# HTTP "transfer coding" field.

## dE_logics

If you read RFC 2616 (HTTP 1.1), this field can either have value 'chunked' or 'transfer-extension' which boils down to -- 

transfer-extension      = token *( ";" parameter )

i.e. there'll be a token, and a ; separated parameter.

I understand what happens when it's value is 'chunked'; but other than this, no one wants to tell if it's value is token "*( ";" parameter )"

On searching for transfer-extension, all I get is RFCs.

I also read somewhere that this field is used for compression. Is that true? If so what's the advantage compared to transfer-encoding and content-coding method? And how exactly is it implemented?

----------

## tomk

The difference between content coding and transfer coding come down to whether is applies to the HTTP entity or the HTTP message. Generally transfer coding is only used for chunked messages, otherwise content coding is used. The transfer codings that are defined in HTTP 1.1 are "chunked", "identity", "gzip", "compress" and "deflate" AFAIK none of these use parameters. This site goes into more detail about the differences.

----------

## dE_logics

Ok, so if transfer coding field's value is not chunked, it's about the encoding of the body, whereas content-coding is about the entity/document/data to be transfered.

----------

» GIVEN INFORMATION:
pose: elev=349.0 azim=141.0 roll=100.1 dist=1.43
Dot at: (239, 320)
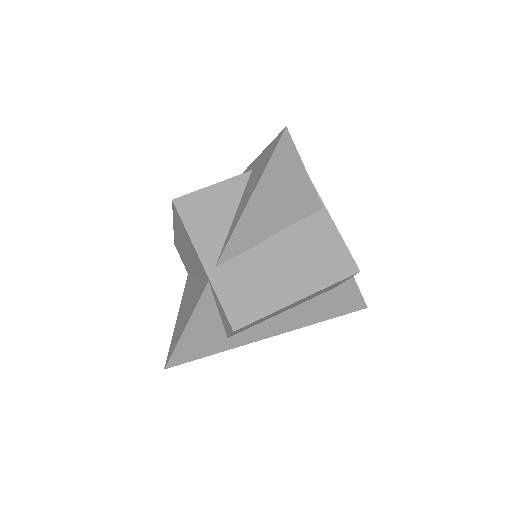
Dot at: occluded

» DIRECTIVES:
1. According to the forum thread on HTTP transfer coding, which transfer codings are defined in HTTP 1.1?
2. In the forum thread on HTTP transfer coding, take everything from "On searching for" down to "is it implemented?" and write it out again, switching "compression" to "caching".
3. Translate this sentence from the forum thread on HTTP transfer coding into Spanish: "Generally transfer coding is only used for chunked messages, otherwise content coding is used."

» OUTPUTS BY TASK:
1. "chunked", "identity", "gzip", "compress" and "deflate"

2.
On searching for transfer-extension, all I get is RFCs.

I also read somewhere that this field is used for caching. Is that true? If so what's the advantage compared to transfer-encoding and content-coding method? And how exactly is it implemented?

3. Por lo general, la codificación de transferencia solo se usa para mensajes fragmentados; de lo contrario, se usa la codificación de contenido.